ProBio: A Protocol-guided Multimodal Dataset for Molecular Biology Lab

Part of Advances in Neural Information Processing Systems 36 (NeurIPS 2023) Datasets and Benchmarks Track

Bibtex Paper Supplemental


Jieming Cui, Ziren Gong, Baoxiong Jia, Siyuan Huang, Zilong Zheng, Jianzhu Ma, Yixin Zhu


The challenge of replicating research results has posed a significant impediment to the field of molecular biology. The advent of modern intelligent systems has led to notable progress in various domains. Consequently, we embarked on an investigation of intelligent monitoring systems as a means of tackling the issue of the reproducibility crisis. Specifically, we first curate a comprehensive multimodal dataset, named ProBio, as an initial step towards this objective. This dataset comprises fine-grained hierarchical annotations intended for the purpose of studying activity understanding in BioLab.
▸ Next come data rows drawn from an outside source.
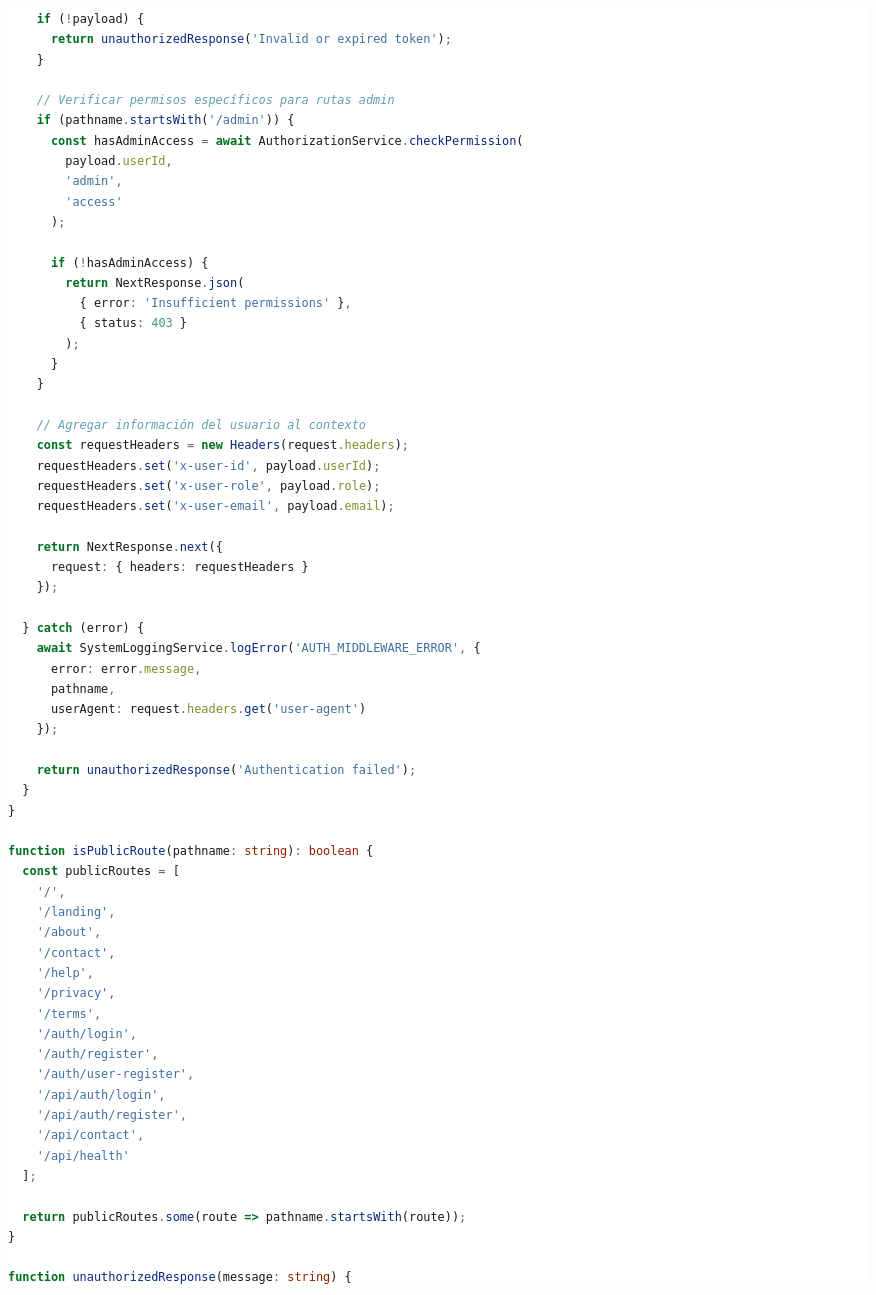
 ```typescript
    if (!payload) {
      return unauthorizedResponse('Invalid or expired token');
    }

    // Verificar permisos específicos para rutas admin
    if (pathname.startsWith('/admin')) {
      const hasAdminAccess = await AuthorizationService.checkPermission(
        payload.userId,
        'admin',
        'access'
      );

      if (!hasAdminAccess) {
        return NextResponse.json(
          { error: 'Insufficient permissions' }, 
          { status: 403 }
        );
      }
    }

    // Agregar información del usuario al contexto
    const requestHeaders = new Headers(request.headers);
    requestHeaders.set('x-user-id', payload.userId);
    requestHeaders.set('x-user-role', payload.role);
    requestHeaders.set('x-user-email', payload.email);

    return NextResponse.next({
      request: { headers: requestHeaders }
    });

  } catch (error) {
    await SystemLoggingService.logError('AUTH_MIDDLEWARE_ERROR', {
      error: error.message,
      pathname,
      userAgent: request.headers.get('user-agent')
    });

    return unauthorizedResponse('Authentication failed');
  }
}

function isPublicRoute(pathname: string): boolean {
  const publicRoutes = [
    '/',
    '/landing',
    '/about',
    '/contact',
    '/help',
    '/privacy',
    '/terms',
    '/auth/login',
    '/auth/register',
    '/auth/user-register',
    '/api/auth/login',
    '/api/auth/register',
    '/api/contact',
    '/api/health'
  ];

  return publicRoutes.some(route => pathname.startsWith(route));
}

function unauthorizedResponse(message: string) {
```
Next, we devise two challenging benchmarks, transparent solution tracking and multimodal action recognition, to emphasize the unique characteristics and difficulties associated with activity understanding in BioLab settings. Finally, we provide a thorough experimental evaluation of contemporary video understanding models and highlight their limitations in this specialized domain to identify potential avenues for future research. We hope \dataset with associated benchmarks may garner increased focus on modern AI techniques in the realm of molecular biology.